Yoani Sánchez’s 14ymedio aspires to become the go-to source of independent news for Cubans

بواسطة Maite Fernandez
Oct 30, 2018 في Digital Journalism

In Cuba, “el paquete semanal,” or “the weekly package,” can carry many different things. A hard drive or CD that can be home-delivered or available for pickup, it can be filled with the last season of "Girls" or the hottest new Mexican soap opera, the latest digital edition of The New York Times or the Spanish gossip magazine “Hola.”

This clandestine network of offline content is the way Cubans found to get access to information and TV shows that aren’t available on the island.

“In Cuba people read us through the illegal market of information,” said Yoani Sánchez, one of the first Cuban bloggers and founder of the news site 14ymedio.com, in an interview with IJNet.

In a country where about 5 percent of the population has access to the Internet and where the government extensively censors it (Reporters Without Borders listed Cuba as an "Internet Enemy" every year since the list was created in 2006), Sánchez began a daring experiment a year ago: she decided to start a news website.

“It’s been like giving birth to a child,” she said.

Between the official media, that only publishes what the government sees fit, and the opposition press, she aims to follow what she calls a third, independent way that aspires to produce professional, high-quality journalism.

It’s not the first time Sánchez experiments with digital media in Cuba. She became an influential voice after starting Generación Y (Generation Y), in 2007, a personal blog that documented life on the island. 

The blog quickly gained an international following -- it reached 1.2 million monthly visits in February 2008 -- and is now translated in 17 languages.

Blogging in a country where access to the Internet is scarce and expensive wasn’t easy. Yoani emailed her entries to friends that lived outside the island so they could post it on her blog and was also detained by the government for her activism.

But the outside world was watching, and she gained global recognition and numerous awards: she won the prestigious Ortega y Gasset journalism award and was named one of TIME’s 100 most influential people of the world in 2008, to name a few.

With 14ymedio, she wants to make sure Cubans get the necessary information so they can make informed decisions in a post-Castro Cuba. 

The type of journalism she preaches would seem basic to anyone living in a country with a free press: it will rely on credible sources and value information over opinion or propaganda.

“In Cuba we’re drowning in opinions. There are 11 million Cubans, and 30 million opinions. ... We are trying to teach people to practice a different type of journalism,” Sánchez said.

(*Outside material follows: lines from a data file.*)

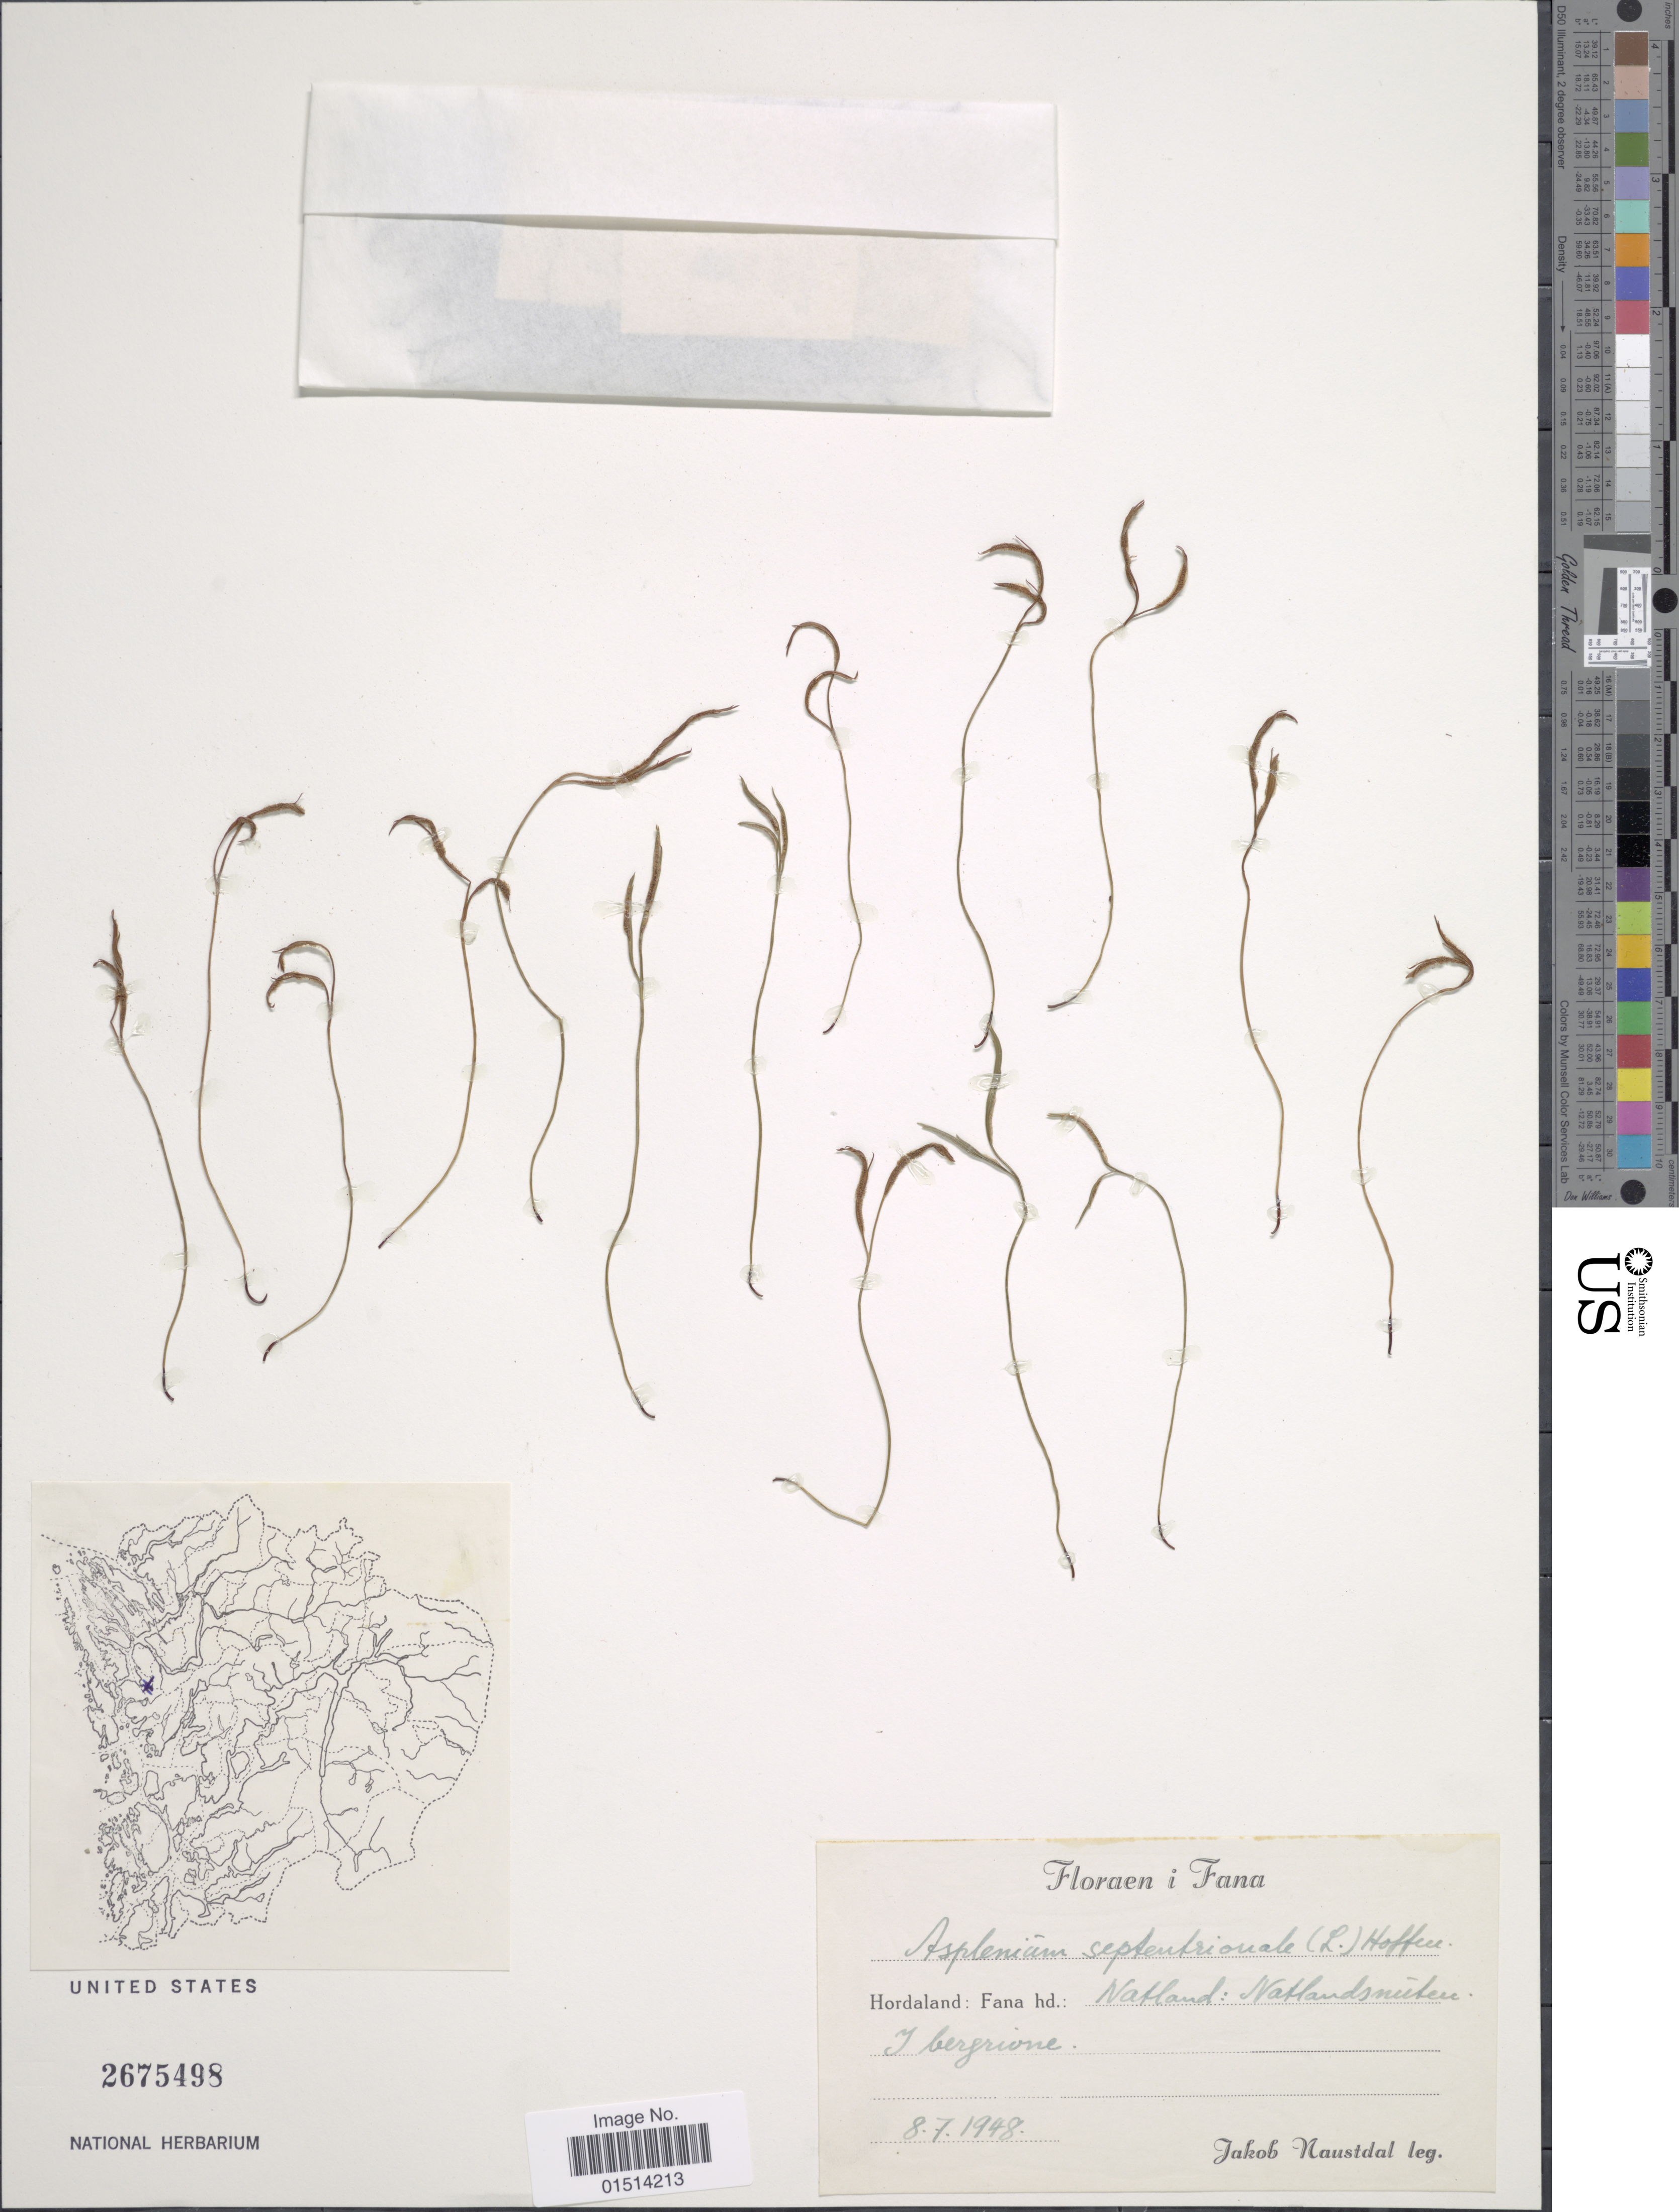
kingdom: Plantae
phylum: Tracheophyta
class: Polypodiopsida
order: Polypodiales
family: Aspleniaceae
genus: Asplenium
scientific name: Asplenium septentrionale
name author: (L.) Hoffm.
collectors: J. Naustdal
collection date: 1948-07-08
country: Palau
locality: Hordaland: Fana hd: Natland: Nathlandsnukeu, I bergrione [interpreted]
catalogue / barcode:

She knew it wasn’t going to be easy. Cubans can’t have an open home Internet connection. They have access to a basic, limited email service and, when they are able to connect to the Internet, it’s usually at hotels that charge $5 an hour. Even then, the speed is slow and many sites are blocked, she said

Between the censorship (they are blocked on the island) and the low Internet penetration, her and her 11-staff team had to find creative ways to get the information to their audience.

14ymedio.com, which is also translated to English, receives 315,000 visits a month from people outside of Cuba. People inside the island access their site through proxies or read PDF versions saved in the “weekly package.”

Although they don’t know yet how many people read them through the weekly package, they can tell a certain story hit a nerve when the government responds to it.

Similarly, Sánchez tweets the stories published on the site to her more than 660,000 followers from a service called Tweetymail.com, which posts her tweets via email.

Now that the U.S is normalizing relations with Cuba and the island is opening to the outside world, all eyes are on its transition.

Sánchez is keenly aware of this historic moment, and wants to make sure her newsroom is prepared for it. They want to get more training on multimedia, figure out a sustainable business model and become a professional newsroom that sticks to deadlines. Since professional journalists in Cuba fear repression and choose not to work independently, many of the reporters working for the site come from professions other than journalism, Sánchez said.

“Our first year we got this project up by pure grit,” she said. “When you have something to say, you find the way.”